• Exercise directions: Rewrite the text of each item below as a Markdown table with two columns, Row and Line. Number the rows and leave out blank lines.

• Extracted data:
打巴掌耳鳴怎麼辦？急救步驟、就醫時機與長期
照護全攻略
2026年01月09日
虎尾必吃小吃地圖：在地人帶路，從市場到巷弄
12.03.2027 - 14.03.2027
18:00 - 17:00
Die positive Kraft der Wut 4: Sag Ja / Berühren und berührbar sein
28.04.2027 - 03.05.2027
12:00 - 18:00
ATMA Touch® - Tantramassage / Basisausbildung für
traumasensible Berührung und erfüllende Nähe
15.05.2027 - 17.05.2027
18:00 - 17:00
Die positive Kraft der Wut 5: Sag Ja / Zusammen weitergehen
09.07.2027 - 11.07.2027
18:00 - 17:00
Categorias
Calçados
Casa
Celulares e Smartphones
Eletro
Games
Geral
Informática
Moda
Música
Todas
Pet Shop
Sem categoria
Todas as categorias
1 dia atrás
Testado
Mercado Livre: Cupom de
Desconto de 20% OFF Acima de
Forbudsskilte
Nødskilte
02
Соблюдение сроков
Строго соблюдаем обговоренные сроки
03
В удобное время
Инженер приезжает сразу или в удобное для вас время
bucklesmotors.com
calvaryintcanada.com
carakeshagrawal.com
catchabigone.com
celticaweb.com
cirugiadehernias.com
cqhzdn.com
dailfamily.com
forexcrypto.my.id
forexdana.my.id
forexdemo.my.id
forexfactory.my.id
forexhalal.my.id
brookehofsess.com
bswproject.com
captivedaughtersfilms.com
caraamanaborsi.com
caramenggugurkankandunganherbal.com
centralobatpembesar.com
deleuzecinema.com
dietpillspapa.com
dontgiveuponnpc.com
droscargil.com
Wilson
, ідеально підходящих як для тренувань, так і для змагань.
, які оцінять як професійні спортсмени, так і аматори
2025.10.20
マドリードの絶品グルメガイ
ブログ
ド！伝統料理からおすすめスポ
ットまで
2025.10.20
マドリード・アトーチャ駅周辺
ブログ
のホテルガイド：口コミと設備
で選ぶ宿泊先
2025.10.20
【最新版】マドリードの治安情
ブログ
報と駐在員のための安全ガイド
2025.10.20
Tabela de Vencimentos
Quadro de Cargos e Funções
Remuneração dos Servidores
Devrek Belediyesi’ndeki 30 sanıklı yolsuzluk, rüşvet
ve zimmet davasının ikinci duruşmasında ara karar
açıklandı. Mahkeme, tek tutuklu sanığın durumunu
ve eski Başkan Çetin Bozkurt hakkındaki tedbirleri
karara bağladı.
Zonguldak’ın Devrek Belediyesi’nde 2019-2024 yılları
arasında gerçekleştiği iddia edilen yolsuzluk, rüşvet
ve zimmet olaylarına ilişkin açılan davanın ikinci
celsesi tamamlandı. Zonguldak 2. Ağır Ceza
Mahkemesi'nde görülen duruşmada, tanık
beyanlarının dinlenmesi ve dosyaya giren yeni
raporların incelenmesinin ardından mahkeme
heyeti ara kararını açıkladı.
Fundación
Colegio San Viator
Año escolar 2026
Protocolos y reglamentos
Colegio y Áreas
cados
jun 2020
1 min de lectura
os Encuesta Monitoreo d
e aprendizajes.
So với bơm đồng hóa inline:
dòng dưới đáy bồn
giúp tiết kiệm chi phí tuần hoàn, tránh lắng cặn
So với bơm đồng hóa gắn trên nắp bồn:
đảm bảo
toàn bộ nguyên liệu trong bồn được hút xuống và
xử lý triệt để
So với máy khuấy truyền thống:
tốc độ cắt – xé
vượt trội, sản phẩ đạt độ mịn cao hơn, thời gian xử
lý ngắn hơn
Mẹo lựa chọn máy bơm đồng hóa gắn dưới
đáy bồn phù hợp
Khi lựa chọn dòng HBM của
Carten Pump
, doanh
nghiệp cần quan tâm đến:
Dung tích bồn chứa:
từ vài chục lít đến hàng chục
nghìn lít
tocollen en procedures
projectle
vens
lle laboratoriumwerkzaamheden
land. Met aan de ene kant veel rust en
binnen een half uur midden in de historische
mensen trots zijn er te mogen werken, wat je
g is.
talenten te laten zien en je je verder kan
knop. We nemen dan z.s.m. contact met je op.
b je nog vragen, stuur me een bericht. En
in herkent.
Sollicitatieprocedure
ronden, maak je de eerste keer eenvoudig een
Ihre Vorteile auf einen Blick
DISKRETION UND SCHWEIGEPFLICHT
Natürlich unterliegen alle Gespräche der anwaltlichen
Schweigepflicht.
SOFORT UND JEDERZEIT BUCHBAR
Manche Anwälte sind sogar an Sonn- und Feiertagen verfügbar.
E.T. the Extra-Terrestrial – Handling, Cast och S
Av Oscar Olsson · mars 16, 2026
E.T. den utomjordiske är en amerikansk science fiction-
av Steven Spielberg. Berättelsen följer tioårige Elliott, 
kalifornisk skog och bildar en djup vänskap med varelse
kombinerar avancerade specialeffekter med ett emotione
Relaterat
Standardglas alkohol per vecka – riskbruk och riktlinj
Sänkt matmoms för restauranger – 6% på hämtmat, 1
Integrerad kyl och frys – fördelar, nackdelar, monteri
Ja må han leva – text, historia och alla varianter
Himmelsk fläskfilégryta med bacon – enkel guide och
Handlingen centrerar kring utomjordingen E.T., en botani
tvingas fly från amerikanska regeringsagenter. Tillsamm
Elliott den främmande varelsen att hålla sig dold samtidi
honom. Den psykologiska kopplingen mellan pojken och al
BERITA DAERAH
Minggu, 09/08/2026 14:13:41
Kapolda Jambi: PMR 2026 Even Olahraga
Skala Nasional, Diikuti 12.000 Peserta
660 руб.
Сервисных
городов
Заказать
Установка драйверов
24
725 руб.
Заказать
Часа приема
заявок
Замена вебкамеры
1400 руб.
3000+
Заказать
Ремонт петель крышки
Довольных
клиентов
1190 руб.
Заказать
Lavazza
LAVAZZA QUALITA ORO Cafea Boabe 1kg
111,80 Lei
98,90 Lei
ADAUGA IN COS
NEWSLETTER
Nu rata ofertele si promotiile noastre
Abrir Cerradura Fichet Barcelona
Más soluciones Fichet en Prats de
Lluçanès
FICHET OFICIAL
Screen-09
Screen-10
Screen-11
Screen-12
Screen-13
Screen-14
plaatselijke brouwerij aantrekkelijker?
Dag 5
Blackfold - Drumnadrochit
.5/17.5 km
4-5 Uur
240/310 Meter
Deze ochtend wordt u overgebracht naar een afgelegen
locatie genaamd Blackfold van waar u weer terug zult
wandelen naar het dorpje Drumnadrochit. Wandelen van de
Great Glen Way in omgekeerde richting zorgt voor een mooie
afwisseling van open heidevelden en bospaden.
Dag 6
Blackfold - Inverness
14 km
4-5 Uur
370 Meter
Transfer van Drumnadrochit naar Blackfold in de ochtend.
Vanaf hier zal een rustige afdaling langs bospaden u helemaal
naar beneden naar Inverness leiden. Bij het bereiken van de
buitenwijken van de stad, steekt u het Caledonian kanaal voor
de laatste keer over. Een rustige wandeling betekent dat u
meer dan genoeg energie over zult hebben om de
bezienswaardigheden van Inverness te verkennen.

• Answer space:
| Row | Line |
|---|---|
| 1 | 打巴掌耳鳴怎麼辦？急救步驟、就醫時機與長期 |
| 2 | 照護全攻略 |
| 3 | 2026年01月09日 |
| 4 | 虎尾必吃小吃地圖：在地人帶路，從市場到巷弄 |
| 5 | 12.03.2027 - 14.03.2027 |
| 6 | 18:00 - 17:00 |
| 7 | Die positive Kraft der Wut 4: Sag Ja / Berühren und berührbar sein |
| 8 | 28.04.2027 - 03.05.2027 |
| 9 | 12:00 - 18:00 |
| 10 | ATMA Touch® - Tantramassage / Basisausbildung für |
| 11 | traumasensible Berührung und erfüllende Nähe |
| 12 | 15.05.2027 - 17.05.2027 |
| 13 | 18:00 - 17:00 |
| 14 | Die positive Kraft der Wut 5: Sag Ja / Zusammen weitergehen |
| 15 | 09.07.2027 - 11.07.2027 |
| 16 | 18:00 - 17:00 |
| 17 | Categorias |
| 18 | Calçados |
| 19 | Casa |
| 20 | Celulares e Smartphones |
| 21 | Eletro |
| 22 | Games |
| 23 | Geral |
| 24 | Informática |
| 25 | Moda |
| 26 | Música |
| 27 | Todas |
| 28 | Pet Shop |
| 29 | Sem categoria |
| 30 | Todas as categorias |
| 31 | 1 dia atrás |
| 32 | Testado |
| 33 | Mercado Livre: Cupom de |
| 34 | Desconto de 20% OFF Acima de |
| 35 | Forbudsskilte |
| 36 | Nødskilte |
| 37 | 02 |
| 38 | Соблюдение сроков |
| 39 | Строго соблюдаем обговоренные сроки |
| 40 | 03 |
| 41 | В удобное время |
| 42 | Инженер приезжает сразу или в удобное для вас время |
| 43 | bucklesmotors.com |
| 44 | calvaryintcanada.com |
| 45 | carakeshagrawal.com |
| 46 | catchabigone.com |
| 47 | celticaweb.com |
| 48 | cirugiadehernias.com |
| 49 | cqhzdn.com |
| 50 | dailfamily.com |
| 51 | forexcrypto.my.id |
| 52 | forexdana.my.id |
| 53 | forexdemo.my.id |
| 54 | forexfactory.my.id |
| 55 | forexhalal.my.id |
| 56 | brookehofsess.com |
| 57 | bswproject.com |
| 58 | captivedaughtersfilms.com |
| 59 | caraamanaborsi.com |
| 60 | caramenggugurkankandunganherbal.com |
| 61 | centralobatpembesar.com |
| 62 | deleuzecinema.com |
| 63 | dietpillspapa.com |
| 64 | dontgiveuponnpc.com |
| 65 | droscargil.com |
| 66 | Wilson |
| 67 | , ідеально підходящих як для тренувань, так і для змагань. |
| 68 | , які оцінять як професійні спортсмени, так і аматори |
| 69 | 2025.10.20 |
| 70 | マドリードの絶品グルメガイ |
| 71 | ブログ |
| 72 | ド！伝統料理からおすすめスポ |
| 73 | ットまで |
| 74 | 2025.10.20 |
| 75 | マドリード・アトーチャ駅周辺 |
| 76 | ブログ |
| 77 | のホテルガイド：口コミと設備 |
| 78 | で選ぶ宿泊先 |
| 79 | 2025.10.20 |
| 80 | 【最新版】マドリードの治安情 |
| 81 | ブログ |
| 82 | 報と駐在員のための安全ガイド |
| 83 | 2025.10.20 |
| 84 | Tabela de Vencimentos |
| 85 | Quadro de Cargos e Funções |
| 86 | Remuneração dos Servidores |
| 87 | Devrek Belediyesi’ndeki 30 sanıklı yolsuzluk, rüşvet |
| 88 | ve zimmet davasının ikinci duruşmasında ara karar |
| 89 | açıklandı. Mahkeme, tek tutuklu sanığın durumunu |
| 90 | ve eski Başkan Çetin Bozkurt hakkındaki tedbirleri |
| 91 | karara bağladı. |
| 92 | Zonguldak’ın Devrek Belediyesi’nde 2019-2024 yılları |
| 93 | arasında gerçekleştiği iddia edilen yolsuzluk, rüşvet |
| 94 | ve zimmet olaylarına ilişkin açılan davanın ikinci |
| 95 | celsesi tamamlandı. Zonguldak 2. Ağır Ceza |
| 96 | Mahkemesi'nde görülen duruşmada, tanık |
| 97 | beyanlarının dinlenmesi ve dosyaya giren yeni |
| 98 | raporların incelenmesinin ardından mahkeme |
| 99 | heyeti ara kararını açıkladı. |
| 100 | Fundación |
| 101 | Colegio San Viator |
| 102 | Año escolar 2026 |
| 103 | Protocolos y reglamentos |
| 104 | Colegio y Áreas |
| 105 | cados |
| 106 | jun 2020 |
| 107 | 1 min de lectura |
| 108 | os Encuesta Monitoreo d |
| 109 | e aprendizajes. |
| 110 | So với bơm đồng hóa inline: |
| 111 | dòng dưới đáy bồn |
| 112 | giúp tiết kiệm chi phí tuần hoàn, tránh lắng cặn |
| 113 | So với bơm đồng hóa gắn trên nắp bồn: |
| 114 | đảm bảo |
| 115 | toàn bộ nguyên liệu trong bồn được hút xuống và |
| 116 | xử lý triệt để |
| 117 | So với máy khuấy truyền thống: |
| 118 | tốc độ cắt – xé |
| 119 | vượt trội, sản phẩ đạt độ mịn cao hơn, thời gian xử |
| 120 | lý ngắn hơn |
| 121 | Mẹo lựa chọn máy bơm đồng hóa gắn dưới |
| 122 | đáy bồn phù hợp |
| 123 | Khi lựa chọn dòng HBM của |
| 124 | Carten Pump |
| 125 | , doanh |
| 126 | nghiệp cần quan tâm đến: |
| 127 | Dung tích bồn chứa: |
| 128 | từ vài chục lít đến hàng chục |
| 129 | nghìn lít |
| 130 | tocollen en procedures |
| 131 | projectle |
| 132 | vens |
| 133 | lle laboratoriumwerkzaamheden |
| 134 | land. Met aan de ene kant veel rust en |
| 135 | binnen een half uur midden in de historische |
| 136 | mensen trots zijn er te mogen werken, wat je |
| 137 | g is. |
| 138 | talenten te laten zien en je je verder kan |
| 139 | knop. We nemen dan z.s.m. contact met je op. |
| 140 | b je nog vragen, stuur me een bericht. En |
| 141 | in herkent. |
| 142 | Sollicitatieprocedure |
| 143 | ronden, maak je de eerste keer eenvoudig een |
| 144 | Ihre Vorteile auf einen Blick |
| 145 | DISKRETION UND SCHWEIGEPFLICHT |
| 146 | Natürlich unterliegen alle Gespräche der anwaltlichen |
| 147 | Schweigepflicht. |
| 148 | SOFORT UND JEDERZEIT BUCHBAR |
| 149 | Manche Anwälte sind sogar an Sonn- und Feiertagen verfügbar. |
| 150 | E.T. the Extra-Terrestrial – Handling, Cast och S |
| 151 | Av Oscar Olsson · mars 16, 2026 |
| 152 | E.T. den utomjordiske är en amerikansk science fiction- |
| 153 | av Steven Spielberg. Berättelsen följer tioårige Elliott,  |
| 154 | kalifornisk skog och bildar en djup vänskap med varelse |
| 155 | kombinerar avancerade specialeffekter med ett emotione |
| 156 | Relaterat |
| 157 | Standardglas alkohol per vecka – riskbruk och riktlinj |
| 158 | Sänkt matmoms för restauranger – 6% på hämtmat, 1 |
| 159 | Integrerad kyl och frys – fördelar, nackdelar, monteri |
| 160 | Ja må han leva – text, historia och alla varianter |
| 161 | Himmelsk fläskfilégryta med bacon – enkel guide och |
| 162 | Handlingen centrerar kring utomjordingen E.T., en botani |
| 163 | tvingas fly från amerikanska regeringsagenter. Tillsamm |
| 164 | Elliott den främmande varelsen att hålla sig dold samtidi |
| 165 | honom. Den psykologiska kopplingen mellan pojken och al |
| 166 | BERITA DAERAH |
| 167 | Minggu, 09/08/2026 14:13:41 |
| 168 | Kapolda Jambi: PMR 2026 Even Olahraga |
| 169 | Skala Nasional, Diikuti 12.000 Peserta |
| 170 | 660 руб. |
| 171 | Сервисных |
| 172 | городов |
| 173 | Заказать |
| 174 | Установка драйверов |
| 175 | 24 |
| 176 | 725 руб. |
| 177 | Заказать |
| 178 | Часа приема |
| 179 | заявок |
| 180 | Замена вебкамеры |
| 181 | 1400 руб. |
| 182 | 3000+ |
| 183 | Заказать |
| 184 | Ремонт петель крышки |
| 185 | Довольных |
| 186 | клиентов |
| 187 | 1190 руб. |
| 188 | Заказать |
| 189 | Lavazza |
| 190 | LAVAZZA QUALITA ORO Cafea Boabe 1kg |
| 191 | 111,80 Lei |
| 192 | 98,90 Lei |
| 193 | ADAUGA IN COS |
| 194 | NEWSLETTER |
| 195 | Nu rata ofertele si promotiile noastre |
| 196 | Abrir Cerradura Fichet Barcelona |
| 197 | Más soluciones Fichet en Prats de |
| 198 | Lluçanès |
| 199 | FICHET OFICIAL |
| 200 | Screen-09 |
| 201 | Screen-10 |
| 202 | Screen-11 |
| 203 | Screen-12 |
| 204 | Screen-13 |
| 205 | Screen-14 |
| 206 | plaatselijke brouwerij aantrekkelijker? |
| 207 | Dag 5 |
| 208 | Blackfold - Drumnadrochit |
| 209 | .5/17.5 km |
| 210 | 4-5 Uur |
| 211 | 240/310 Meter |
| 212 | Deze ochtend wordt u overgebracht naar een afgelegen |
| 213 | locatie genaamd Blackfold van waar u weer terug zult |
| 214 | wandelen naar het dorpje Drumnadrochit. Wandelen van de |
| 215 | Great Glen Way in omgekeerde richting zorgt voor een mooie |
| 216 | afwisseling van open heidevelden en bospaden. |
| 217 | Dag 6 |
| 218 | Blackfold - Inverness |
| 219 | 14 km |
| 220 | 4-5 Uur |
| 221 | 370 Meter |
| 222 | Transfer van Drumnadrochit naar Blackfold in de ochtend. |
| 223 | Vanaf hier zal een rustige afdaling langs bospaden u helemaal |
| 224 | naar beneden naar Inverness leiden. Bij het bereiken van de |
| 225 | buitenwijken van de stad, steekt u het Caledonian kanaal voor |
| 226 | de laatste keer over. Een rustige wandeling betekent dat u |
| 227 | meer dan genoeg energie over zult hebben om de |
| 228 | bezienswaardigheden van Inverness te verkennen. |